Tania – A universidade enfrenta as mesmas contradições presentes nos outros espaços sociais. Não é a escolarização ou conhecimento científico que determina superação das desigualdades e diferenças; as questões de gênero envolvem elementos da construção afetiva e cultural dos sujeitos e não deve ser tratada, portanto, como uma questão cognitiva ou de mais conhecimento; cabe colocar na pauta a reflexão sobre as relações de poder, de classe, de construção da subjetividade de homens e mulheres, de masculinidades e feminilidades, na nossa cultura e em outras. Mas isso só se dá na medida em que as mulheres, protagonistas da luta contra o assédio, assumirem essa bandeira e desmascararem a hipocrisia sobre as relações amorosas e sexuais presente em nossa sociedade.
Como avaliam a criação de Coletivos feministas criados para acolher as vítimas e tirar os casos da invisibilidade?

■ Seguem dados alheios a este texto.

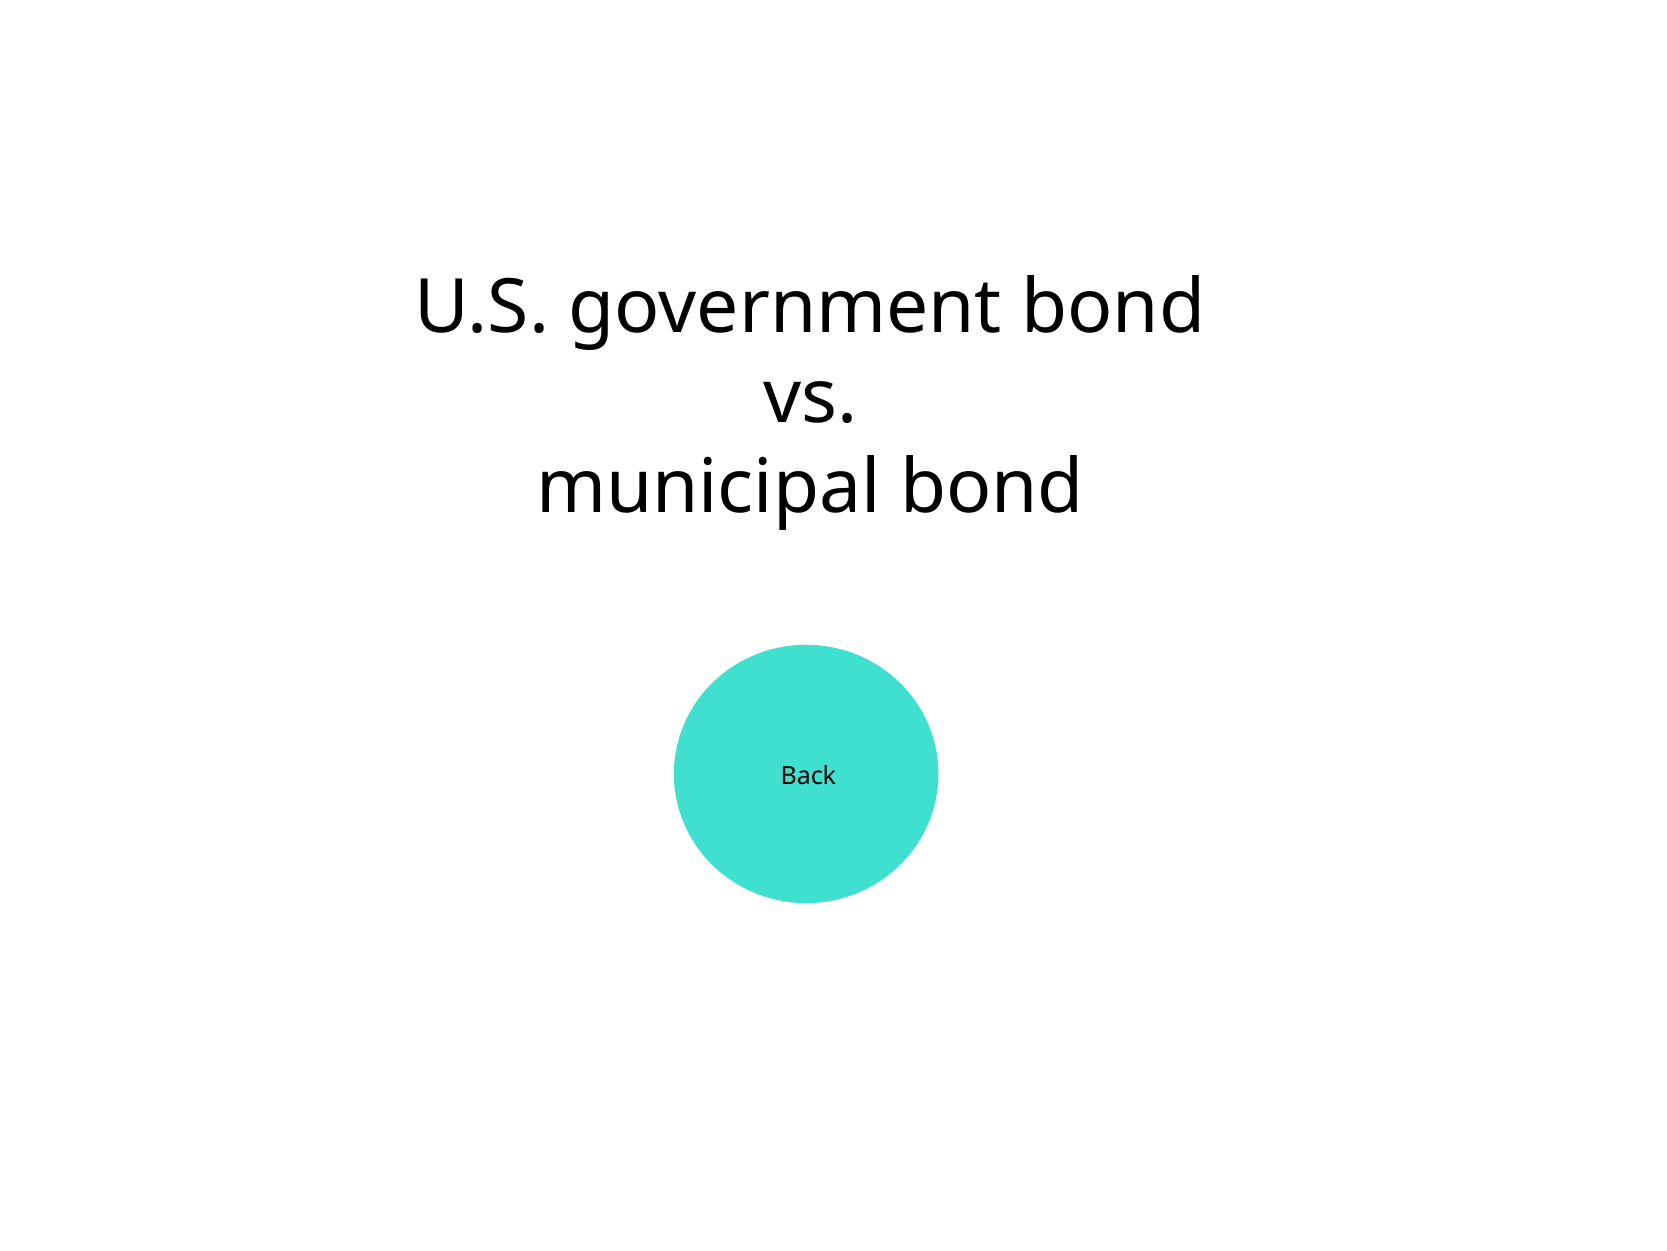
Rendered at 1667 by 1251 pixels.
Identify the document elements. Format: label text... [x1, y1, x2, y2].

text_box U.S. government bond vs. municipal bond [0, 249, 1621, 535]
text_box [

Ivonete – É uma importante e necessária iniciativa. São ações positivas que visam o acolhimento e o engajamento político-social entre mulheres que cultivam, dentre outros, o objetivo comum de lutar contra a desigualdade de gênero. Não só amparam as mulheres agredidas, como também empoderam-nas para fazer frente às diferentes formas de violência. É a personificação do conceito de sororidade. Para além disto, esses Coletivos surgem para exigir providências dos gestores para a coibição dos diversos tipos de violência, criando junto às defesas já existentes, mecanismos de resistência e proteção às mulheres, assumindo um papel central na luta e permanência de melhores condições às mulheres, bem como, um lugar livre de violência.
Tania – Denunciar os casos é fundamental, mas se esses mesmos coletivos não implementarem ações de formação feminista para homens e mulheres, a mudança será aparente. A punição é necessária mas é circunstancial, tornar uma sociedade cada vez mais punitiva não nos levará, por si só, à uma sociedade em igualdade de condições para homens e mulheres.